Que sont donc ces « trésors cachés » ? Ce sont des bouquins qui, pour des raisons X ou Y, sont passés légèrement inaperçus, ou tombés dans l’oubli après leur parution. Sans prétention aucune, je me propose de les remettre un instant en lumière, car ils méritent une seconde vie.
Pour inaugurer cette rubrique irrégulière, un petit objet précieux et touchant : En mer, de Drew Weing, chez Çà et Là.
Fauché et guère inspiré, mécontent de son art, un poète se morfond au bout d’un ponton en observant la mer, et finit par sombrer dans un profond sommeil. Le réveil est brutal : il a été embarqué, durant son sommeil, sur un navire en partance pour la Chine. Faisant contre fortune bon cœur, il subit les maltraitances et la rude vie de marin, aidé en cela par une constitution physique hors norme : c’est un colosse placide. Mais lors de l’attaque du bateau par des pirates, il se révèle un combattant furieux, et entame une lente montée en grade sur ce trois mats qui commence à devenir son foyer…
Premier livre de Drew Weing, En mer est avant tout une ode à la mer et à la vie de marin. Si le héros est convaincu que son talent manque d’un petit quelque chose, il découvre peu à peu que c’est la vie. Lui qui cherche à émouvoir et à transporter ses lecteurs en parlant de la Mer, ne la connait que du rivage. Son embarquement contraint est une aubaine inattendue, dont il ne découvre les bienfaits qu’après un pénible labeur. Faussement naïf, joliment narré, ce conte pour amoureux des belles histoires à l’ancienne est amené avec une délicatesse étonnante. Composant majoritairement ses pages d’une seule case ciselée de détails, Weing a fait le choix étonnant d’un ouvrage de petite taille (16,5 * 13,5 cm) qui prend finalement toute sa justification lorsqu’on se surprend à approcher l’ouvrage pour en scruter les recoins de chaque planche. Les dialogues sont rares, plutôt justes, et disparaissent avec bonheur lors de séquences purement contemplatives, déroulant des aventures que nous ne pouvons parfois que deviner.

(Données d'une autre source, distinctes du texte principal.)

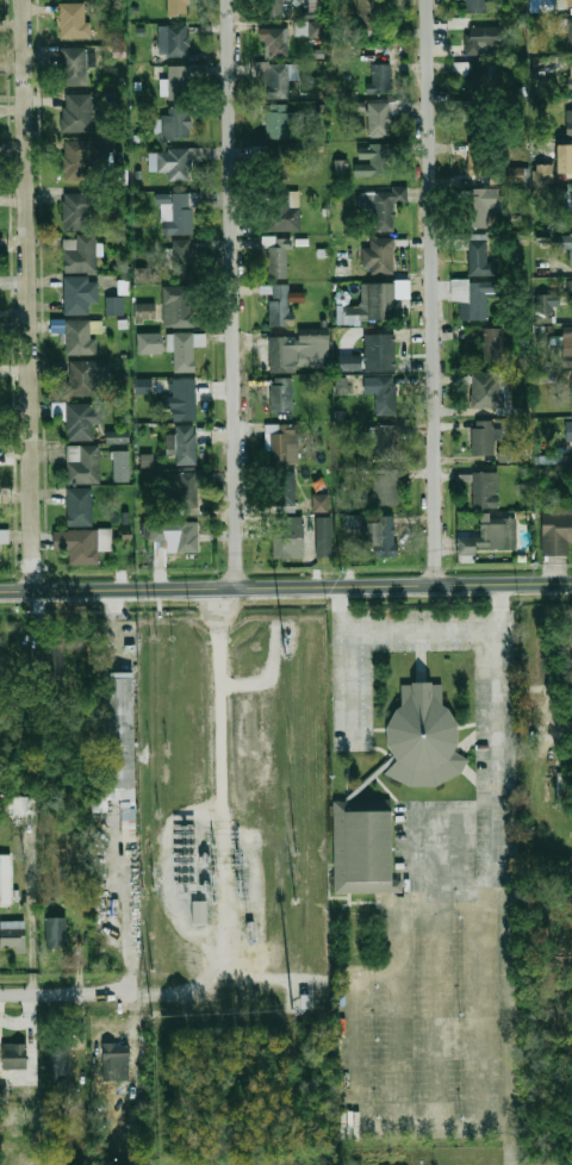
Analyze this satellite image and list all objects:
building: (549, 4)
building: (315, 6)
building: (475, 6)
building: (179, 7)
building: (272, 8)
building: (73, 20)
building: (369, 20)
building: (308, 28)
building: (566, 28)
building: (481, 38)
building: (173, 40)
building: (274, 41)
building: (74, 65)
building: (478, 72)
building: (570, 78)
building: (279, 79)
building: (380, 79)
building: (179, 80)
building: (78, 113)
building: (569, 116)
building: (378, 118)
building: (175, 123)
building: (277, 123)
building: (485, 141)
building: (86, 156)
building: (571, 157)
building: (173, 161)
building: (371, 161)
building: (278, 162)
building: (340, 166)
building: (480, 171)
building: (543, 174)
building: (513, 175)
building: (380, 200)
building: (566, 205)
building: (481, 206)
building: (79, 210)
building: (284, 210)
building: (178, 211)
building: (570, 248)
building: (79, 254)
building: (480, 254)
building: (276, 257)
building: (378, 257)
building: (182, 259)
building: (141, 274)
building: (123, 288)
road: (433, 291)
building: (569, 292)
road: (236, 293)
road: (30, 294)
building: (79, 294)
building: (472, 299)
building: (381, 301)
building: (279, 304)
building: (114, 305)
building: (178, 306)
building: (546, 306)
building: (146, 310)
building: (348, 316)
building: (77, 335)
building: (149, 343)
building: (493, 344)
building: (567, 346)
building: (380, 350)
building: (184, 352)
building: (283, 354)
building: (348, 362)
building: (87, 376)
building: (143, 386)
building: (341, 386)
building: (486, 390)
building: (571, 390)
building: (382, 392)
building: (281, 394)
building: (182, 399)
building: (519, 401)
building: (81, 418)
building: (570, 431)
building: (116, 437)
building: (483, 438)
building: (385, 441)
building: (283, 443)
building: (186, 446)
building: (146, 460)
building: (83, 463)
building: (120, 465)
building: (569, 484)
building: (384, 486)
building: (485, 488)
building: (184, 489)
building: (284, 491)
building: (319, 502)
building: (79, 506)
building: (556, 532)
building: (497, 533)
building: (4, 535)
building: (173, 535)
building: (386, 535)
building: (322, 536)
building: (287, 537)
building: (82, 543)
road: (286, 584)
road: (285, 596)
road: (398, 629)
building: (56, 656)
road: (352, 683)
building: (422, 738)
building: (118, 751)
building: (22, 805)
road: (443, 808)
power substation: (236, 817)
road: (246, 841)
building: (361, 846)
power tower: (239, 861)
road: (498, 874)
building: (4, 878)
power tower: (238, 886)
road: (128, 906)
building: (198, 911)
building: (56, 931)
building: (13, 932)
road: (66, 995)
road: (356, 1018)
building: (14, 1054)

La couverture l’annonce : un rêveur, les doigts croisés, la mer emplissant tout l’espace autour de sa tête. Cette fable maritime est servie par un dessin malin, détaillé sans préciosité, précis sans méticulosité, bref, un dessin riche et rappelant les gravures du XIXème siècle. Weing a saisi l’importance de l’ellipse, et ses pages mono-cases sont un ressort de compréhension étonnant : sans rien dire, sans entrer dans le détail, il nous narre une vie, une aventure, une découverte, qui amènera le héros vers son Art, le vrai, celui qui le fera lire… Mais qui l’éloignera de la fatuité du grand monde, celui de la Terre, celui qu’il a quitté.
Voici donc un petit objet splendide et pourtant sans prétention, mais que l’on se surprend à feuilleter dès qu’il trône sur une étagère. L’édition impeccable de Çà et Là n’y est évidemment pas étrangère, ni la traduction irréprochable de Fanny Soubiran. Entre Mac Orlan et Stevenson, un hommage parfait aux hommes de la mer, et à ceux qui les rêvent.